How much horsepower do you guys think this combination could produce.
1.balance and knive edge crankshat
2.shot pen connecting rods
3.high compression pistons
4.port intake and exhaust ports of head
5.5 angle valve job
6.bigger valves
7.port match intake manifold
8.extrune hone intake manifold
9.se-r throttle body
10 reground camshaft agressive
11.JWT computer
12 hotshot header
13.2.5 inch cat back exhaust\
14. fuel pressure regulator.
15.aluminim flywheel.
16.limited slip differential
What do you think 140whp at the wheels.


----------



## Adam (Apr 30, 2002)

> crankshat


Hehehe.
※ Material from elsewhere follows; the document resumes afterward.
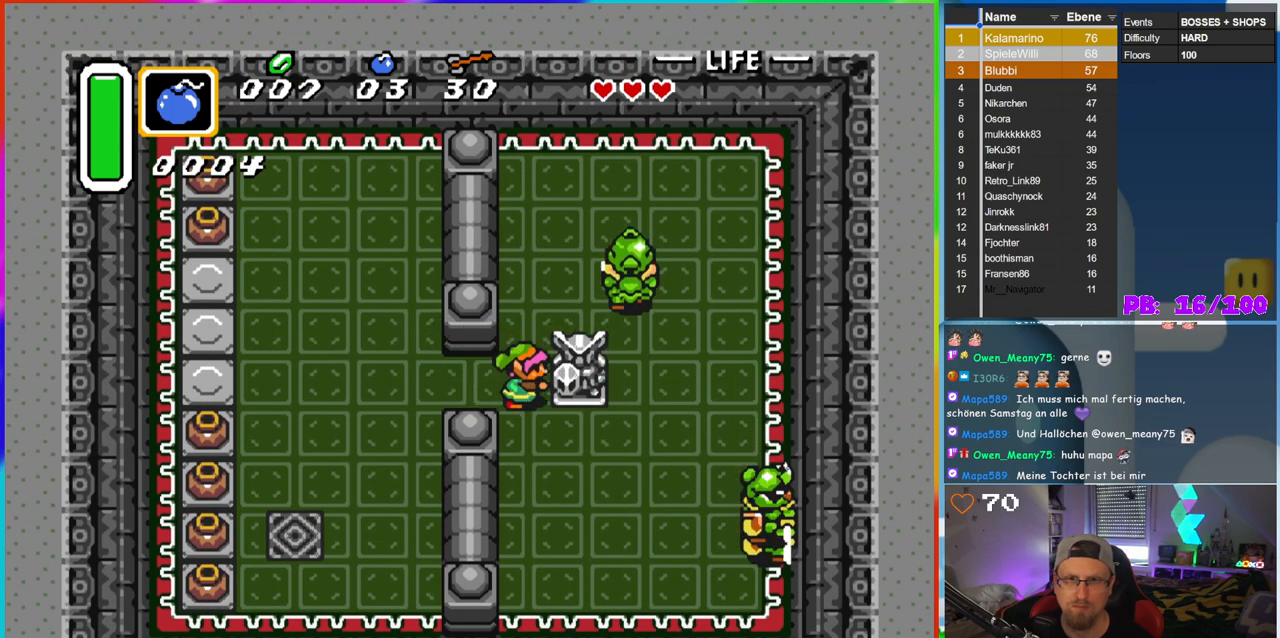
{"buttons": ["DPAD_RIGHT"], "events": []}
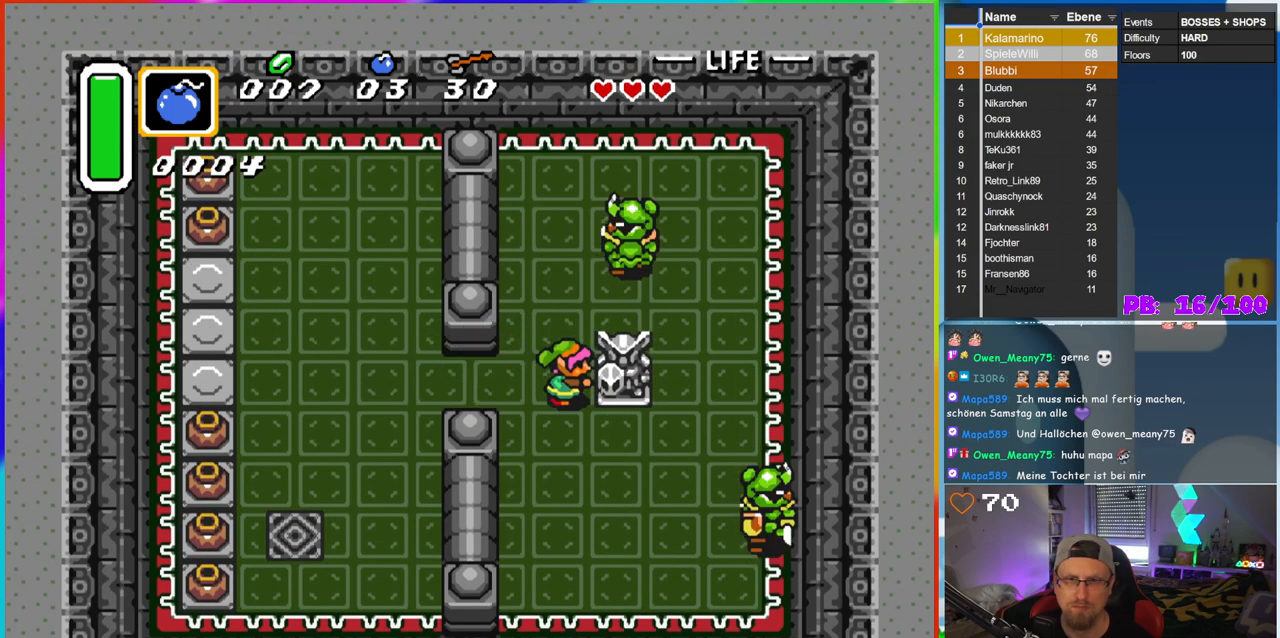
{"buttons": ["DPAD_RIGHT"], "events": []}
For some reason I thought this was funny.

Not sure about the horsepower, but I think you still would want and exaust smaller than 2.5 inches.


----------



## James (Apr 29, 2002)

if you look at the sentra.net tech section under engine you can get a better idea. a lot of that they have numbers for already, assuming this is a GA16DE your talking about...



mustang302 said:


> *How much horsepower do you guys think this combination could produce.
> 1.balance and knive edge crankshat
> 2.shot pen connecting rods
> 3.high compression pistons
> ...


----------



## Guest (May 16, 2002)

I think you would be money ahead to install a SR20 with bolt-ons and make 140-145whp.


----------



## Teknokid (Jun 1, 2002)

Yeah i agree about the exhaust piping size. Since youre not running turbo, I suggest sticking with a 2" piping. Maybe 2.25" piping if you plan to add more mods than that.


----------



## Boosterwitch (Apr 15, 2002)

soupaflie said:


> *I think you would be money ahead to install a SR20 with bolt-ons and make 140-145whp. *


Agreed. How much money do you think that would all cost? You can pick up a JDM SR20 for $500 pretty easily plus all the little crap figure $1500 (should be less even with the SE-R tranny).

My bolt-on car makes 149whp.

It's an NX2000 with a POP Charger, Hotshot Header, Exhaust, S3 Cams, ECU.


----------